Exercise
Count how many lines in the rows below contain the string "Total", matching case exactly. Reply with that number only.
════
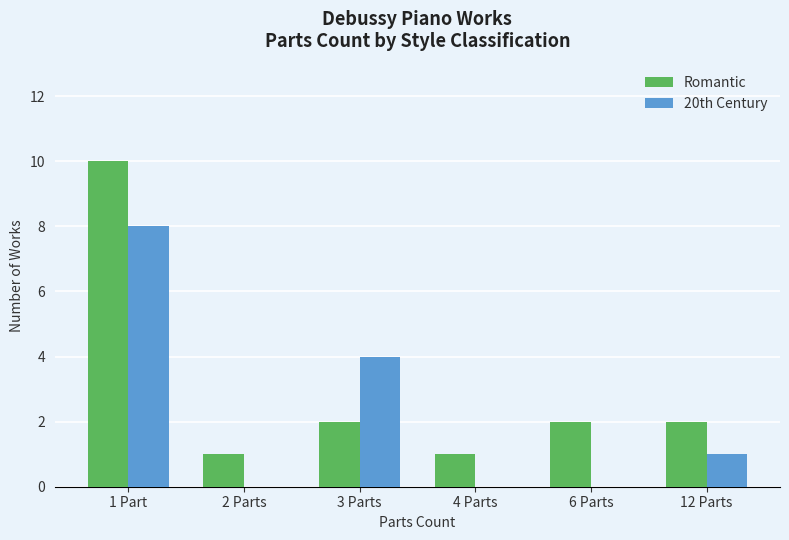

Is the value of Romantic at 6 Parts greater than the value of 20th Century at 2 Parts?

Yes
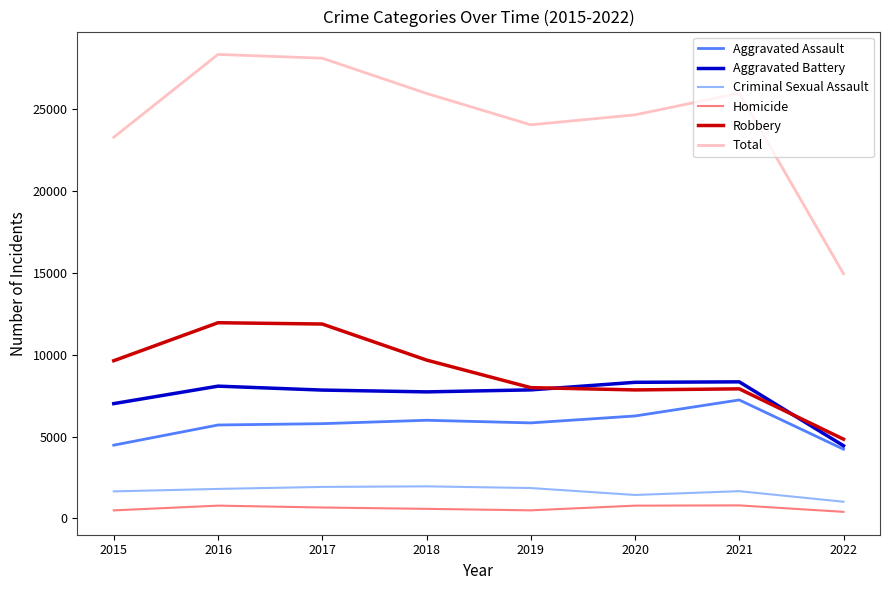

Where does the Total series first go above 25968?

2016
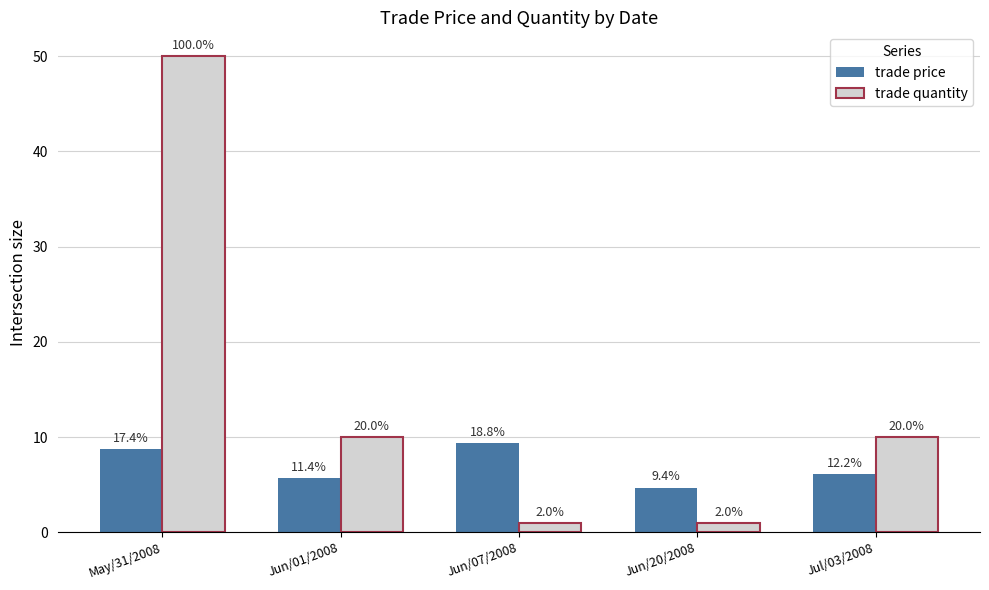

Are the bars horizontal?

No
════
Task response
1